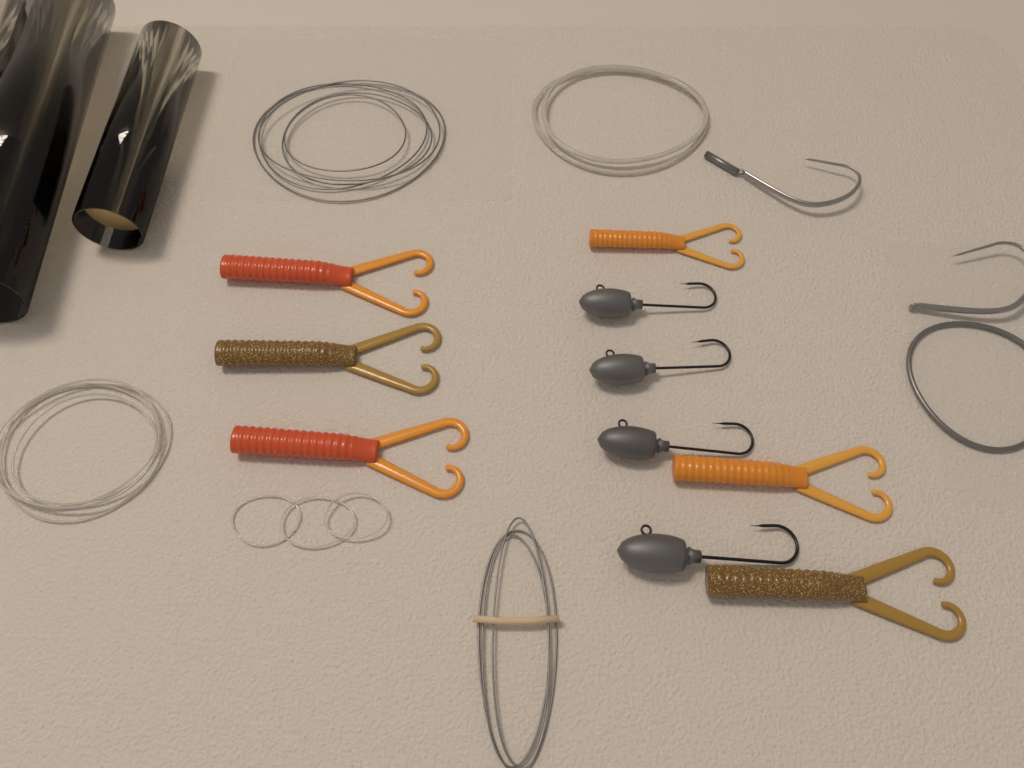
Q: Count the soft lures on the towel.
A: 6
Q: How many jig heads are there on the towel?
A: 4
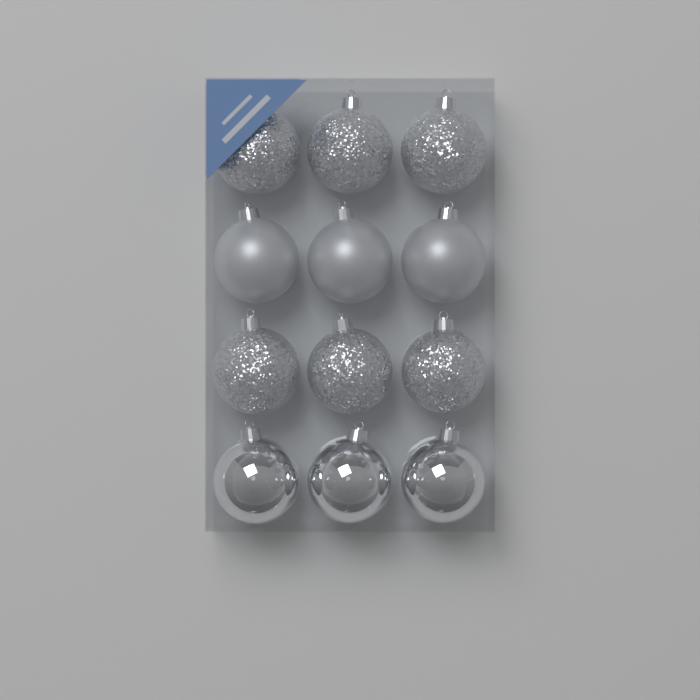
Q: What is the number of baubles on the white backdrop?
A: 12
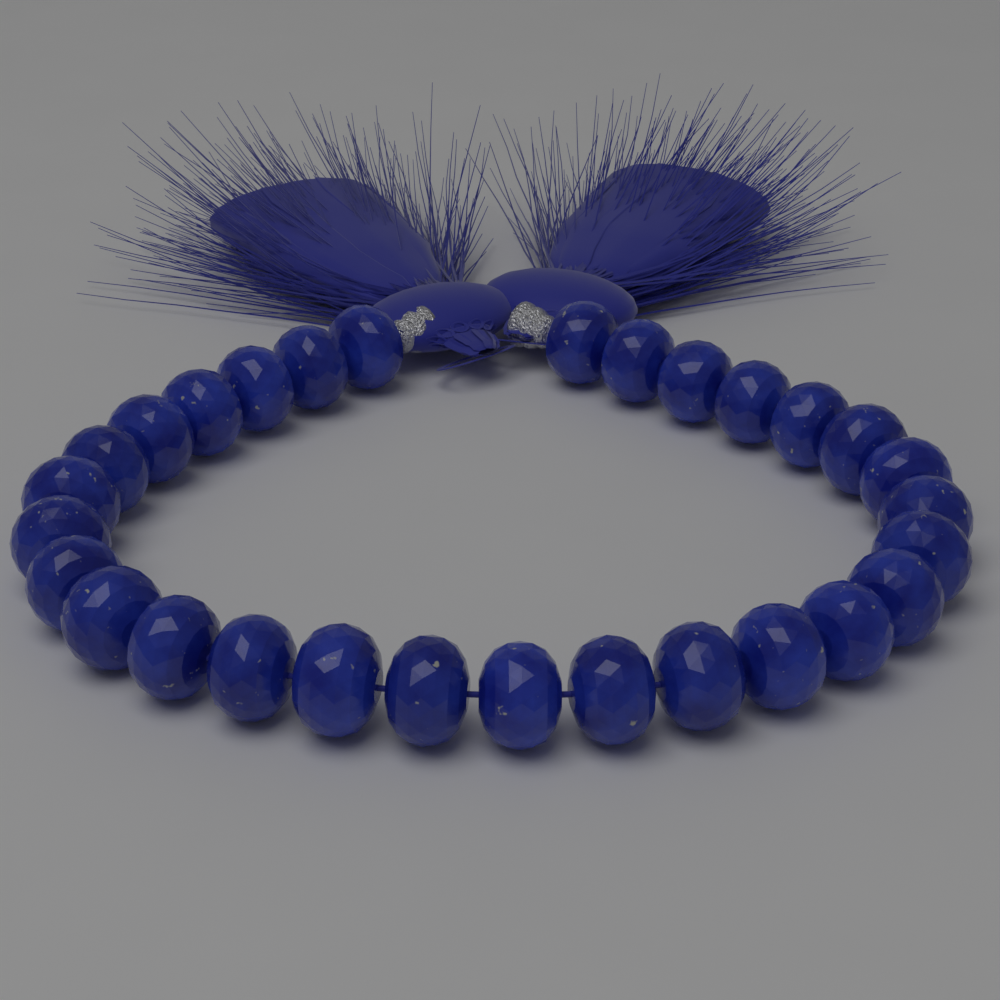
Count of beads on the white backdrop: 29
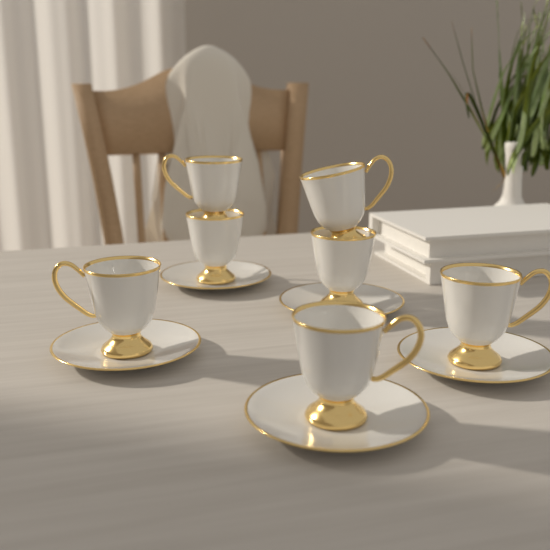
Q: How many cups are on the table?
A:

┄┄┄┄┄┄

Rewrite everything from the line containing "Q: What is the" down to the end of the records, changing "white backdrop" to "gray backdrop" and keeping all else the same. Leave the pictures out of your answer.

PROBLEM SOLUTION ▸
Q: What is the number of baubles on the gray backdrop?
A: 12
Count of beads on the gray backdrop: 29
Q: How many cups are on the table?
A:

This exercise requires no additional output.